Text block:

As seen, afer the backoff period, the requests come pounding at the recovering service again, and what exactly is stopping the same crash from repeating? The case results in another THUNDERING HERD.

Instead of each of the requests being tried at the same time when time, a random variable is thrown in to vary the times in which they try, while keeping the average period the same. For instance, if the clients are to retry the request in 10 seconds, jitter makes it that the retry times for the clients would vary between 9.5 seconds and 10.5 seconds instead, so that the server can handle these requests better. There are several jitter strategies - Full Jitter, Equal Jitter, Decorrelated Jitter, etc.

TEST BREAKDOWN

The test script (test-script.ts) spins up a mock HTTP server on port 3002 and runs three scenarios independently via a CLI argument:

npx tsx test-script.ts flaky        # scenario 1
npx tsx test-script.ts 404          # scenario 2
npx tsx test-script.ts deadletter   # scenario 3

Scenario 1: `flaky` - fails 3 times, then succeeds

The mock /flaky endpoint tracks how many times it has been hit. It returns 500 for the first 3 hits, then 200 on the 4th.

This is the core scenario. It proves that:

The worker retries on 5xx responses
The backoff doubles between each attempt
Jitter is applied (the waits are not perfectly round numbers)
The request eventually reaches completed status
All 4 attempts are recorded in the attempt history

This is also the scenario used for the demo video and the README screenshots.

Scenario 2: `404` - terminal error, never retried

The mock /always-404 endpoint always returns 404.

This proves the non-retryable path. A 4xx response means the problem is on the client side — wrong URL, resource doesn't exist, not authorised. Retrying it will never help. The worker should mark it failed immediately after the first attempt and never touch it again.

Expected: exactly 1 attempt, final status failed.

This is an important correctness check. Without it, a misconfigured request could hammer an external service indefinitely.

Scenario 3: `deadletter` - always 500, hits maxRetries

The mock /always-500 endpoint always returns 500. The request is submitted with maxRetries: 3.

This proves the dead-letter path. Even for retryable errors, there has to be a ceiling — you cannot retry forever. Once attempt_count >= maxRetries, the worker marks the request failed and stops. It will never be picked up again.

Expected: exactly 3 attempts, final status failed.

This is what separates a retry engine from an infinite loop. The dead-letter guarantee is what makes the system safe to run in production.

SCREENSHOTS

Here are two screenshots of a request that failed 3 times and eventually passed on the fourth trial, born from my test-script.ts:

VIDEO

Here is a video of the test script running, with the flaky case:

From the video, the first attempt waited 2.67 seconds, the second waited 4.02 seconds, and the third waited 7.02 seconds

Here is the math that backs these numbers:

The backoff formula gives a wait duration, and this wait duration is the time between when the row sits in the database, and the time before eligible to be picked. Not the time between when it sits and when it is actually picked, because being eligible doesn't mean being picked immediately.

When an attempt fails:

The worker sets next_retry_at = now() + wait, and writes it to the db
The worker finishes, and schedules itself to run again in 500 milliseconds
At the appointed time, the worker wakes up, and queries the database for due rows. If next_retry_at <= now() for any row, the row is picked up by the worker

The actual gap between attempts becomes:

actual_gap = backoff_wait + time until next worker tick + time to make the HTTP call.

Stored records:
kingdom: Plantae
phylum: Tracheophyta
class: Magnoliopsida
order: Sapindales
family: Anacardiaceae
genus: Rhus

To-do list:
[1] On which port does the test script in the retry-engine text run its mock HTTP server?
[2] Quote the retry-engine text starting at "Here are two" and ending at "being picked immediately.".

Responses in order:
[1] Port 3002

[2]
Here are two screenshots of a request that failed 3 times and eventually passed on the fourth trial, born from my test-script.ts:

VIDEO

Here is a video of the test script running, with the flaky case:

From the video, the first attempt waited 2.67 seconds, the second waited 4.02 seconds, and the third waited 7.02 seconds

Here is the math that backs these numbers:

The backoff formula gives a wait duration, and this wait duration is the time between when the row sits in the database, and the time before eligible to be picked. Not the time between when it sits and when it is actually picked, because being eligible doesn't mean being picked immediately.